[Opening INPUT section]
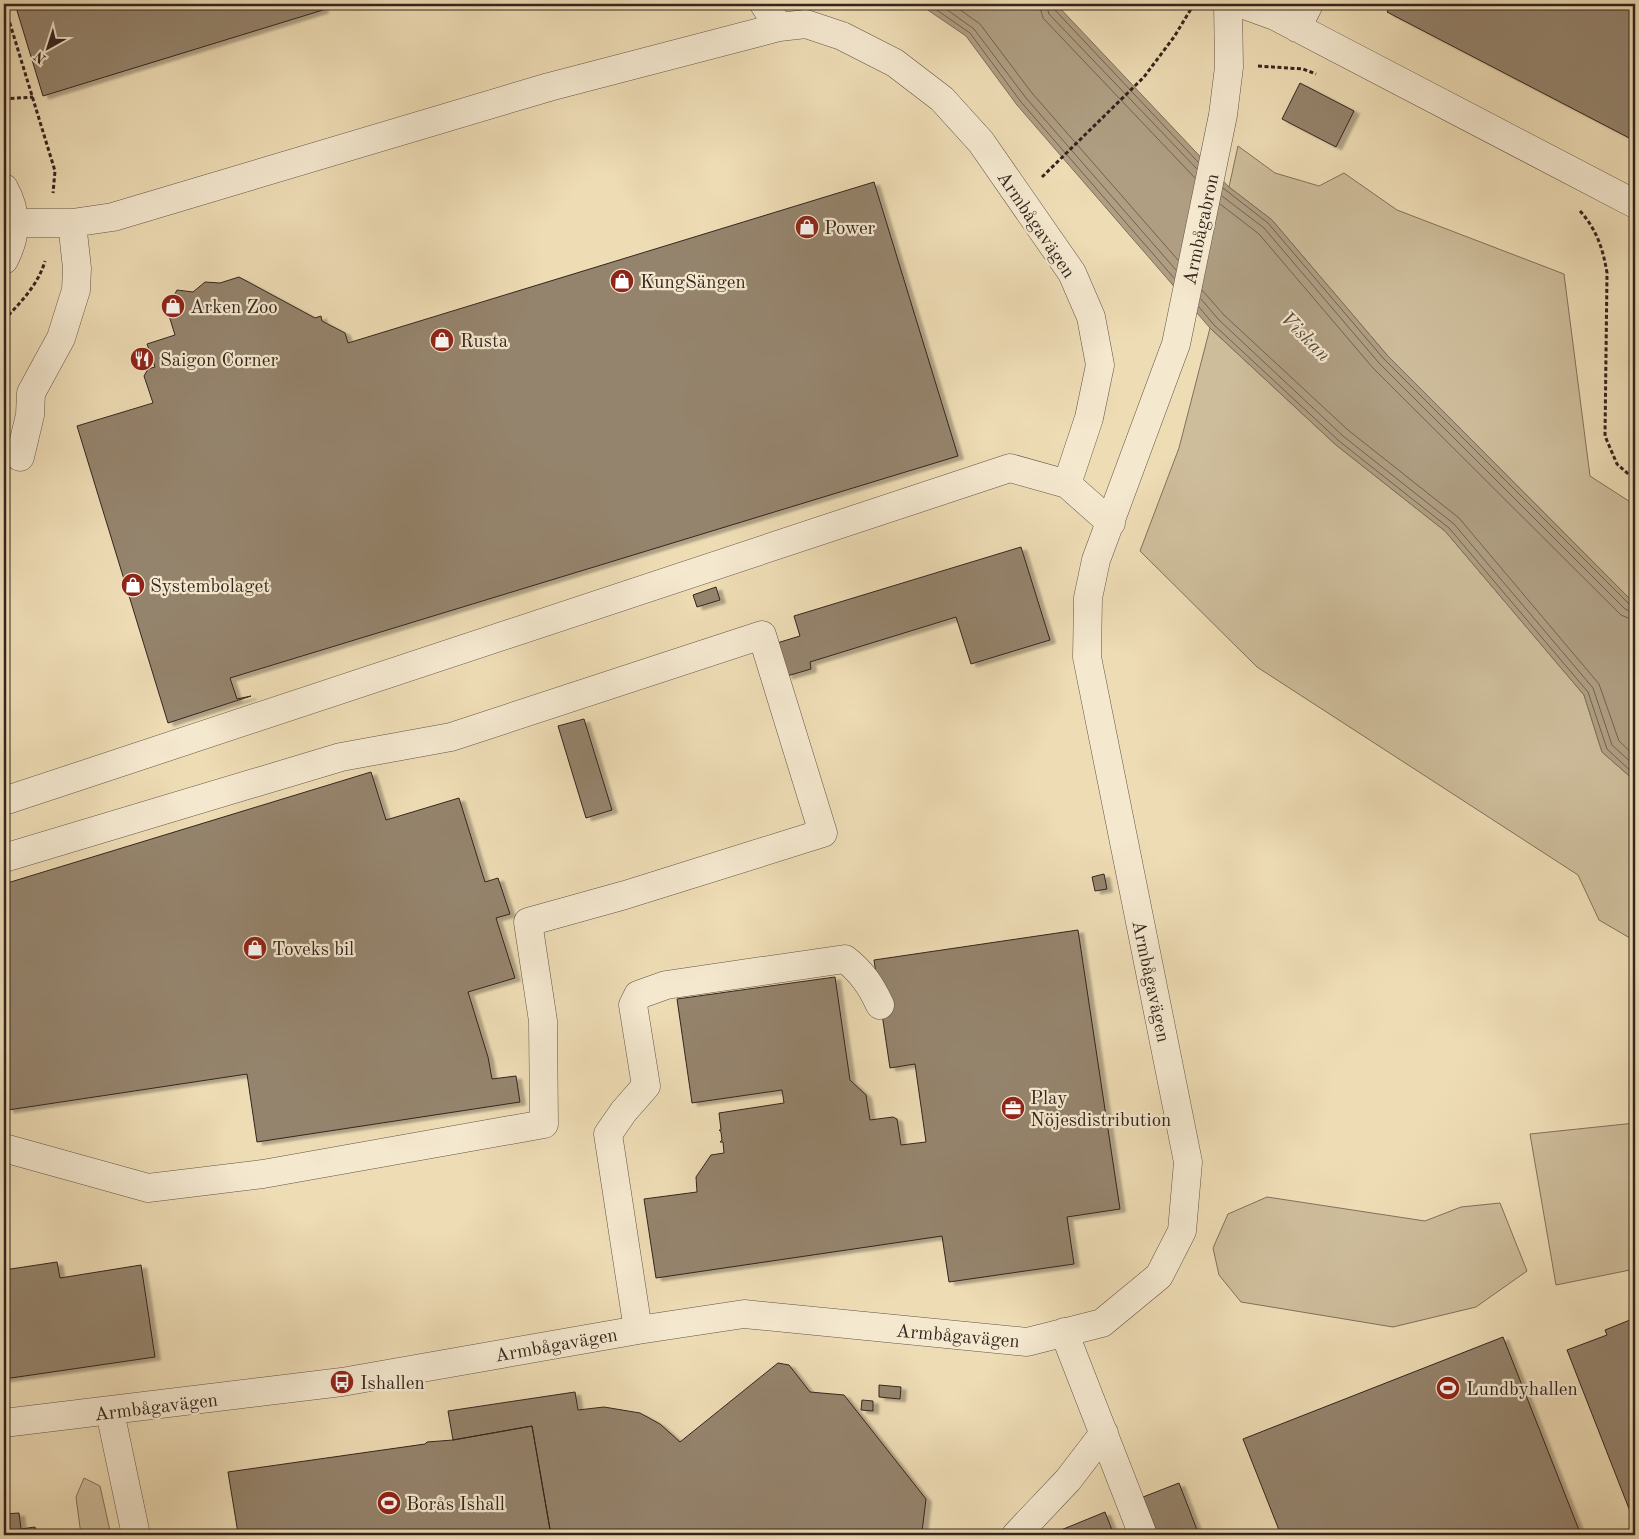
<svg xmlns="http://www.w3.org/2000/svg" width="1639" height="1539" font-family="'Old Standard TT',serif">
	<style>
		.green { fill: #cebd9b; stroke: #81715c }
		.water { fill: #af9e82; stroke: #7e6e5a }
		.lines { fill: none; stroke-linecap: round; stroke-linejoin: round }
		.shore { stroke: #726250; stroke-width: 1 }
		.building { fill: #95846d; stroke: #34251e; filter: url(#shadow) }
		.minor-casing { stroke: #625344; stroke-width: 29 }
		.path { stroke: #34251e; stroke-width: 3; stroke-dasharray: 4 2.5; stroke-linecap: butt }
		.minor { stroke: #f4e8cf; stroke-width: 28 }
		.labels { text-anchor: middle; stroke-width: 4.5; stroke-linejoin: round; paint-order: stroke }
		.street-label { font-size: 19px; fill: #34251e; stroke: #f4e8cf }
		.poi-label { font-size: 19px; fill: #34251e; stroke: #f4e8cf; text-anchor: start }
		.water-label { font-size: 20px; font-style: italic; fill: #59493c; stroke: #f4e8cf }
	</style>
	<defs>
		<filter id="shadow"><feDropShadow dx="5.5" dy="3" stdDeviation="1" flood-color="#0004"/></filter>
	</defs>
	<rect width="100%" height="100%" fill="#eedcb5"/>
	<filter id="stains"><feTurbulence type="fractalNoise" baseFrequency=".004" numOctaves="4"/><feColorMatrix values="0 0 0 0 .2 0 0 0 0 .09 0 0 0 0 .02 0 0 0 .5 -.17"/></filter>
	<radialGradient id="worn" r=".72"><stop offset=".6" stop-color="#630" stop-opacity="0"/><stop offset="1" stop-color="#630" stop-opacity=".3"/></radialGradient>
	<path class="green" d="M1238 146 1275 173 1319 186 1344 173 1397 210 1564 274 1590 476 1635 505V604L1387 355 1272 220 1229 187Z
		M1210 328 1336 445 1445 531 1584 695 1602 752 1635 781V941L1599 920 1578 875 1257 667 1140 551 1179 448Z
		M1635 1123V1269L1556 1285 1530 1134Z
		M1267 1197 1425 1221 1461 1207 1500 1203 1527 1271 1476 1307 1393 1327 1241 1302 1219 1275 1213 1248 1228 1214Z
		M84 1478 100 1486 111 1535H81L76 1497Z"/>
	<path class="water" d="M919 4H1056L1229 187 1272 220 1387 355 1635 604V781L1602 752 1584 695 1445 531 1336 445 1210 328 1017 105 966 36Z"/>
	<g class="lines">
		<path class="shore" d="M928 4 970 33 1021 102 1174 278
			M939 4 974 29 1026 98 1176 270
			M952 4 980 24 1032 93 1178 260
			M1039 4 1043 18 1195 178
			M1046 4 1049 14 1197 169
			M1052 4 1054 9 1198 162
			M1223 188 1268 223 1383 358 1630 605 1635 607
			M1222 196 1264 228 1379 363 1625 609 1635 613
			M1220 204 1259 234 1373 368 1621 615 1635 621
			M1202 290 1224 315 1348 430 1459 518 1599 684 1619 741 1635 756
			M1201 299 1219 320 1343 436 1454 524 1593 688 1612 745 1635 766
			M1199 307 1214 325 1339 441 1449 528 1588 692 1607 749 1635 775"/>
	</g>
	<path class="building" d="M15 4H321L323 10 43 96Z
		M1392 4H1635V141L1387 12Z
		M1300 83 1354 111 1336 147 1282 119Z
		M874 182 958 456 230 678 237 699 251 696 168 723 77 426 153 403 144 376 148 369 155 367 147 344 175 335 167 309 177 290 193 292 205 282 220 283 239 277 315 318 321 316 322 321 345 333 348 343Z
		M1021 547 1050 640 971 664 956 617 810 662 811 669 787 676 777 643 800 636 794 616Z
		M716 587 720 600 697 607 693 595Z
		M584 719 612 810 586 818 558 726Z
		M371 772 386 820 459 798 485 882 498 878 510 914 496 918 515 978 468 992 488 1057 492 1079 516 1076 520 1102 257 1142 247 1074 8 1110 4 1080V884Z
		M1104 874 1107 889 1095 891 1092 877Z
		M1078 930 1120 1209 1067 1217 1074 1264 949 1282 942 1236 656 1278 644 1199 697 1192 696 1177 711 1155 724 1153 723 1142H720L722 1140 721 1132 719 1130H721L719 1113 784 1103 782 1090 692 1103 677 999 835 977 850 1080 866 1095 870 1120 893 1117 897 1119 901 1145 926 1142 915 1064 890 1068 874 960Z
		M57 1262 60 1278 141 1265 155 1357 4 1379V1270Z
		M1635 1318V1524L1567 1350 1607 1335 1605 1330Z
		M1503 1337 1581 1535H1281L1243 1439Z
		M778 1363 789 1365 810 1392 844 1395 926 1499 922 1532 918 1535H551L532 1426 453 1440 448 1411 575 1392 578 1410 604 1407 640 1413 660 1424 680 1442Z
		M879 1385 901 1387 900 1399 879 1397Z
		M862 1400 873 1401V1411L861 1410Z
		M532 1426 551 1535H222L238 1533 228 1472 425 1444 427 1442 453 1440Z
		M1179 1483 1199 1535H1158L1143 1497Z
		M1105 1512 1114 1535H1063L1061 1530Z
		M19 1513 21 1529 35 1527 37 1535H4V1514Z"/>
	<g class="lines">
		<g class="minor-casing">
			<path id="minor" d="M764 4 779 27
				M1242 4 1275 16 1635 204
				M1297 28 1309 4
				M4 188C18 213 17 235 4 260
				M15 223H72L113 217 549 87 779 27 806 24 842 36 895 63 942 99 981 142 1072 273 1091 317 1100 365 1089 418 1067 484 1111 523
				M20 457 30 415 31 393 61 338 76 290 77 268 72 223
				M4 801 1010 468 1067 484
				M4 858 341 757 451 737 762 635 823 833 625 895 528 922 543 1021 544 1124 263 1174 148 1188 4 1148
				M638 1330 608 1134 624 1111 646 1086 633 1005 638 995 666 985 845 959C862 972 871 986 880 1005
				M1064 1332 1143 1535
				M110 1412 136 1535
				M4 1423 342 1382 638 1330 744 1314 1027 1342 1102 1323 1159 1276 1182 1231 1188 1162 1087 657 1088 598 1096 560 1176 344 1223 115 1229 67 1228 4
				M1016 1535 1068 1480 1104 1433"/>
		</g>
		<path class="path" d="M4 4 55 171 53 193
			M1258 66 1303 69 1316 74
			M4 99 33 97
			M1042 177 1144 77 1174 37 1194 4
			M1580 211C1597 230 1603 249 1607 273L1605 436 1617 464 1635 480
			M4 320C21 302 38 285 45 261"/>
		<use href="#minor" class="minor"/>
	</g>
	<defs>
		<g id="shop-disc" transform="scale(1.25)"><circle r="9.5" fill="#8f2418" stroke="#f4e8cf"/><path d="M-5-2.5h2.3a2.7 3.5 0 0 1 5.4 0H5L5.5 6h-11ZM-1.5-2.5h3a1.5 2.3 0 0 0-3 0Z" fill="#fff"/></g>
		<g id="restaurant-disc" transform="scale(1.25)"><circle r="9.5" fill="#8f2418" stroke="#f4e8cf"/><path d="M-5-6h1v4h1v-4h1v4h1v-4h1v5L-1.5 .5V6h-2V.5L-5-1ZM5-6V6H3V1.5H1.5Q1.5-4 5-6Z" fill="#fff"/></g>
		<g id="office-disc" transform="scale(1.25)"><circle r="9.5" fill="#8f2418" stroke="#f4e8cf"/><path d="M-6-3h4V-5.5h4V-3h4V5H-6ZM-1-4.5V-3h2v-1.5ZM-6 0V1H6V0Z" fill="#fff"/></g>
		<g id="bus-disc" transform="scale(1.25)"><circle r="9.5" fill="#8f2418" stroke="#f4e8cf"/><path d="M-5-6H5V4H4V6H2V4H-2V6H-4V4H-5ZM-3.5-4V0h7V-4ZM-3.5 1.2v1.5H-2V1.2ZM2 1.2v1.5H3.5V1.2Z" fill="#fff"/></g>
		<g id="stadium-disc" transform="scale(1.25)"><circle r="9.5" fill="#8f2418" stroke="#f4e8cf"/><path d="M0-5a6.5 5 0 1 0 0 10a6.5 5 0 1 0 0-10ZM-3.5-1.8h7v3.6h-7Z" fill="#fff"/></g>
	</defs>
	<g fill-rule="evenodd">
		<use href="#shop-disc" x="807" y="227"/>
		<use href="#shop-disc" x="622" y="281"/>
		<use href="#shop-disc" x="173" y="306"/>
		<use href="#shop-disc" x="442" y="340"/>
		<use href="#restaurant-disc" x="142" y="359"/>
		<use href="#shop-disc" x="133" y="585"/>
		<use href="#shop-disc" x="255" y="948"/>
		<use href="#office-disc" x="1013" y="1108"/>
		<use href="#bus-disc" x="342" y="1382"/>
		<use href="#stadium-disc" x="1448" y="1388"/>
		<use href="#stadium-disc" x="389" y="1503"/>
	</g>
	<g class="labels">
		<g class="street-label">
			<text transform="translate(1037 224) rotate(56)" y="7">Armbågavägen</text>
			<text transform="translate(1200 229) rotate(-78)" y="7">Armbågabron</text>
			<text transform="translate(1152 981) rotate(78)" y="7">Armbågavägen</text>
			<text transform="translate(958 1335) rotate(5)" y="7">Armbågavägen</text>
			<text transform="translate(556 1344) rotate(-10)" y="7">Armbågavägen</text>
			<text transform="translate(156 1406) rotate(-7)" y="7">Armbågavägen</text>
		</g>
		<g class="poi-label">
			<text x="824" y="234">Power</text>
			<text x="640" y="288">KungSängen</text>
			<text x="190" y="313">Arken Zoo</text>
			<text x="460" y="347">Rusta</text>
			<text x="160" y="366">Saigon Corner</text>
			<text x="150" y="592">Systembolaget</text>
			<text x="272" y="955">Toveks bil</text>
			<text x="1030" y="1104">Play<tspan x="1030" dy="22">Nöjesdistribution</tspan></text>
			<text x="360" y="1389">Ishallen</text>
			<text x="1466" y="1395">Lundbyhallen</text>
			<text x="406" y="1510">Borås Ishall</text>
		</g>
		<g class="water-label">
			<text transform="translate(1306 336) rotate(45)" y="7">Viskan</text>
		</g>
	</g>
	<rect width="1639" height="1539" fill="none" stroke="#eedcb5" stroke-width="20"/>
	<rect x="5" y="5" width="1629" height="1529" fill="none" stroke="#34251e" stroke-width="2.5"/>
	<rect x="10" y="10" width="1619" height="1519" fill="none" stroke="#34251e"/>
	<g transform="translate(48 48) rotate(219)" stroke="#f4e8cf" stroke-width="4" paint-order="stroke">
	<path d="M0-4L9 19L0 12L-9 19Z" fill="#34251e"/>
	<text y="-8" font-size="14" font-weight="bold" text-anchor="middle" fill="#34251e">N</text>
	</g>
	<rect width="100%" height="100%" filter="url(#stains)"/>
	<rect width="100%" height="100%" fill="url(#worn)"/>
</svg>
[Closing INPUT section]
:: WORK REQUIRED ::
Where the string "linecap" shows up in the listing above, copy the line that holds it.

:: RESPONSE AREA ::
		.lines { fill: none; stroke-linecap: round; stroke-linejoin: round }
		.path { stroke: #34251e; stroke-width: 3; stroke-dasharray: 4 2.5; stroke-linecap: butt }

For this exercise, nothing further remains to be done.